──────── RECORDS PROVIDED
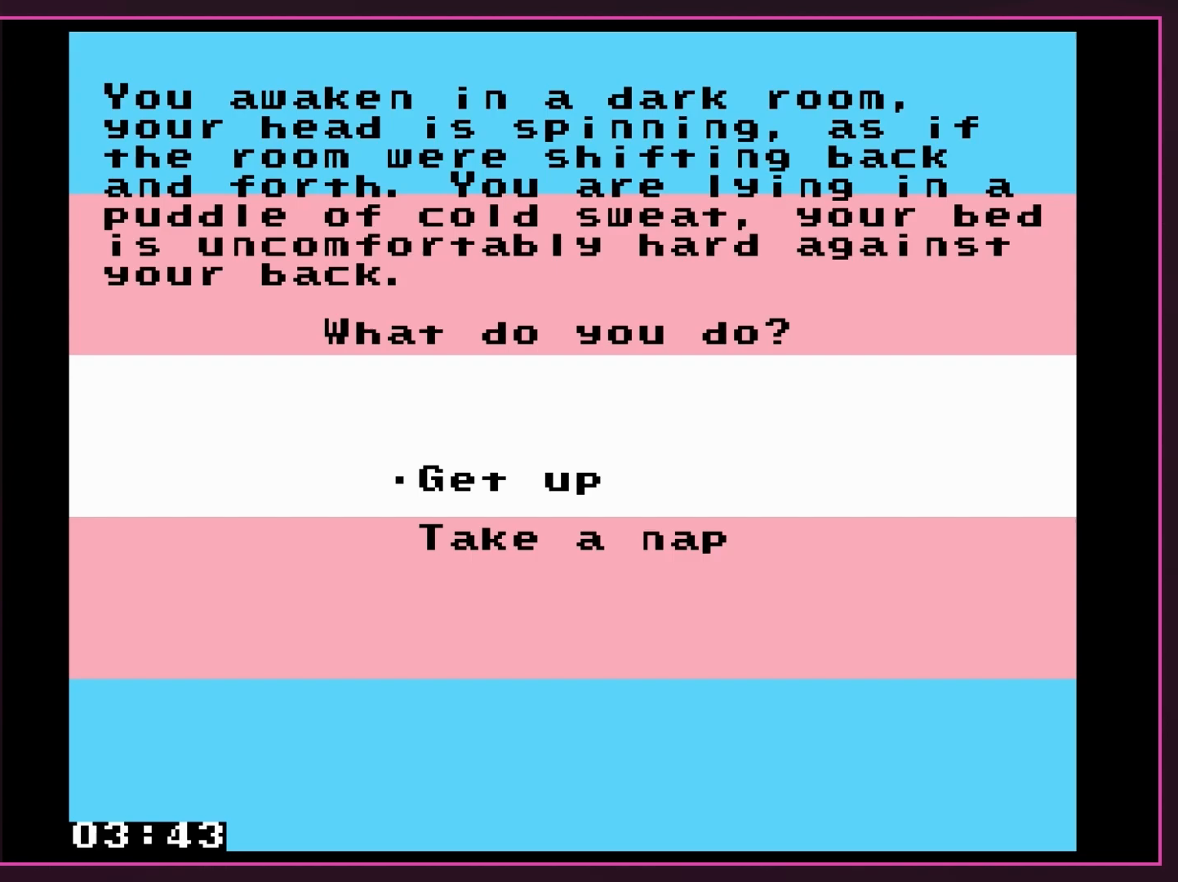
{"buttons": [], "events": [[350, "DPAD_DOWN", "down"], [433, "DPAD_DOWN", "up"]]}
────────────────
──────── RECORDS PROVIDED
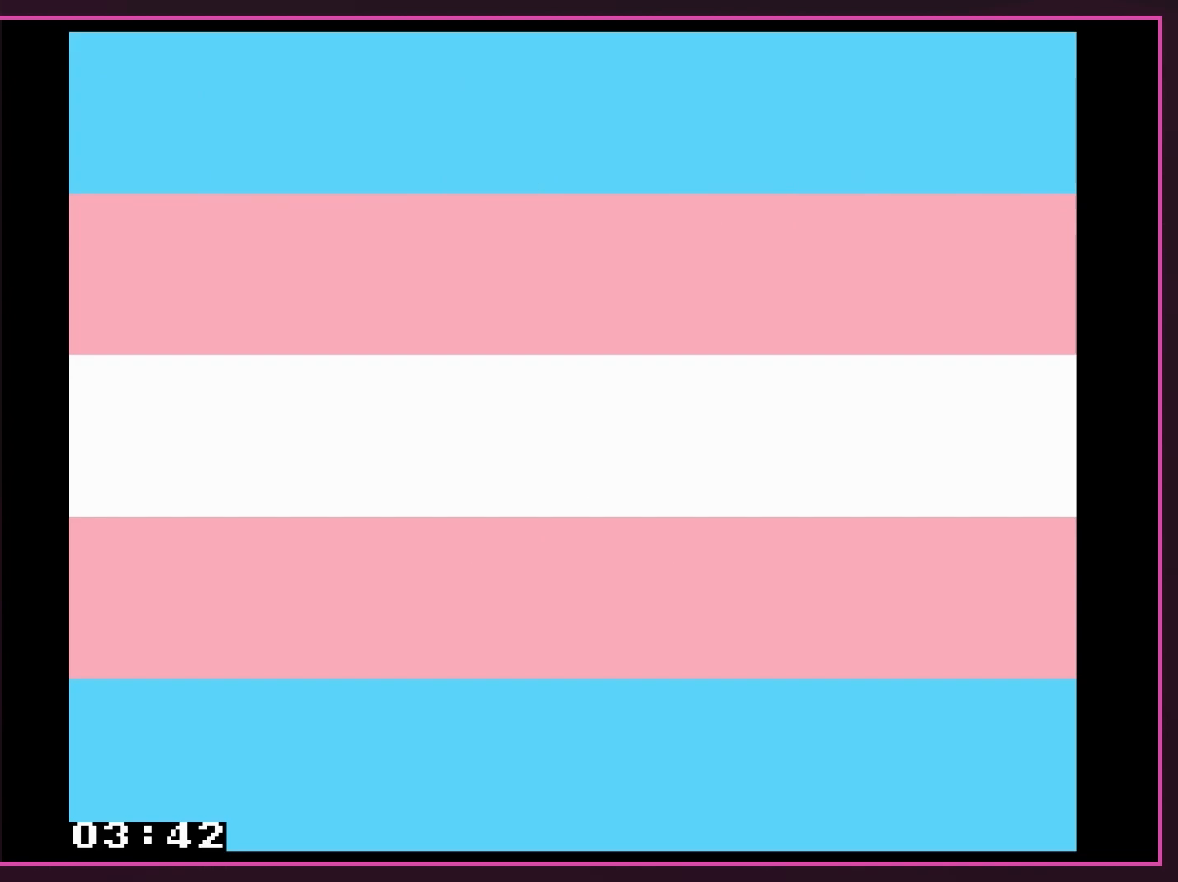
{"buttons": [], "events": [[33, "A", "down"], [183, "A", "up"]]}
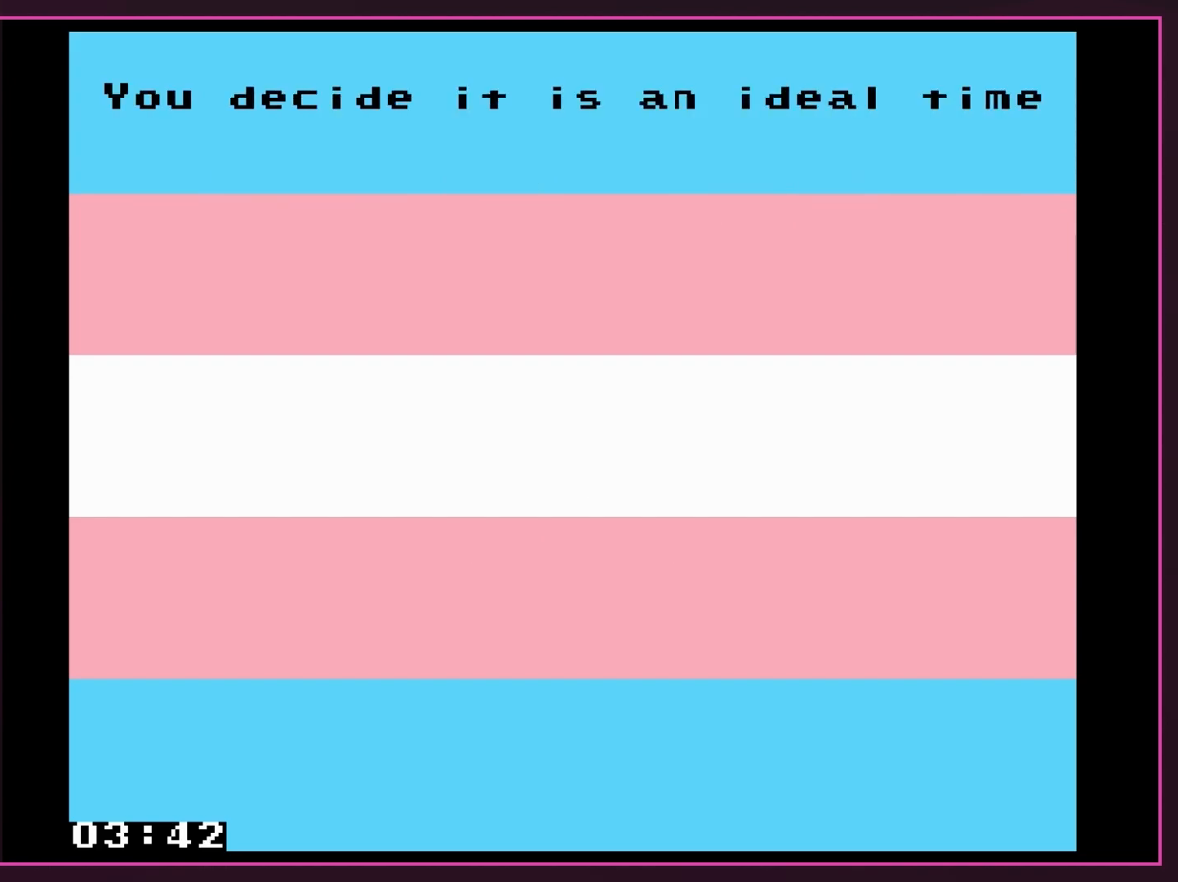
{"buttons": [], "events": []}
────────────────
──────── RECORDS PROVIDED
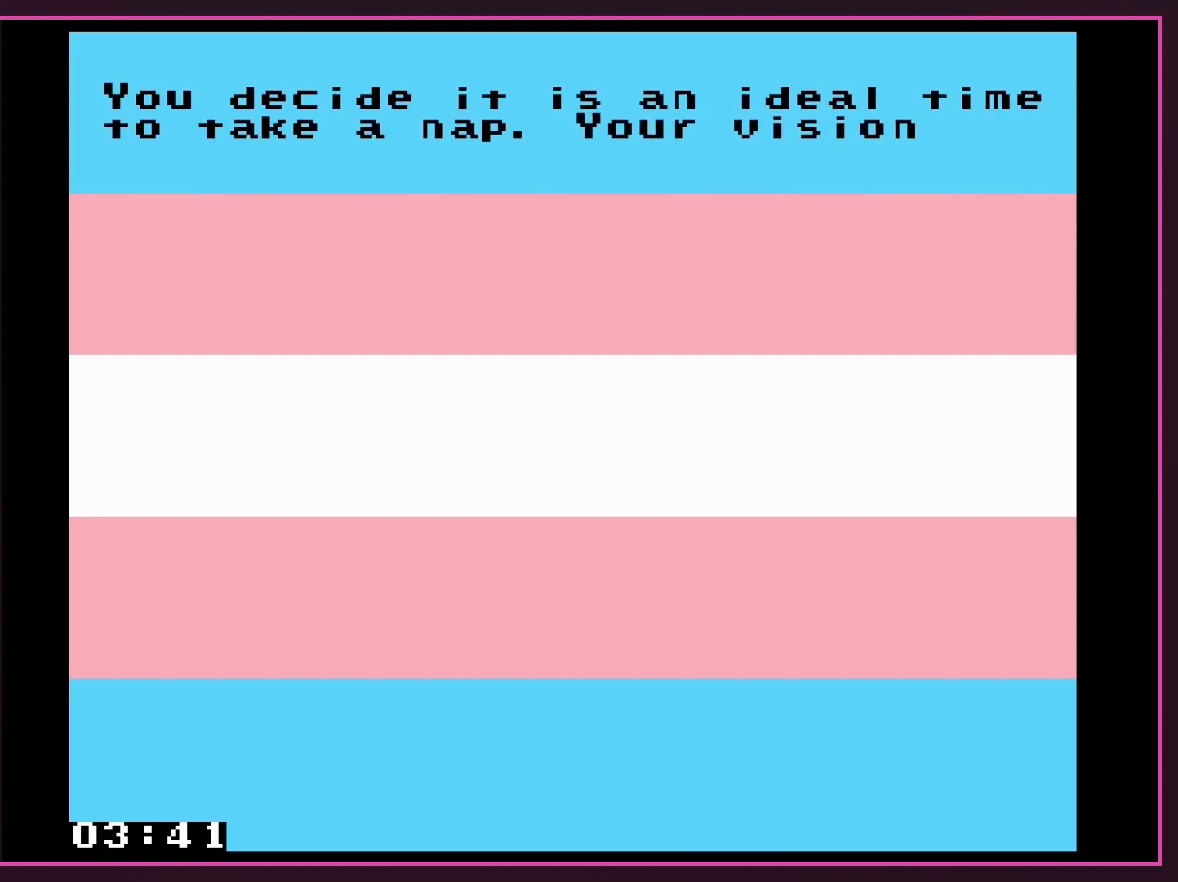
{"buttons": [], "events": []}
────────────────
Across all the lines of the data, count those that include the word "down" and reply with that number only.

2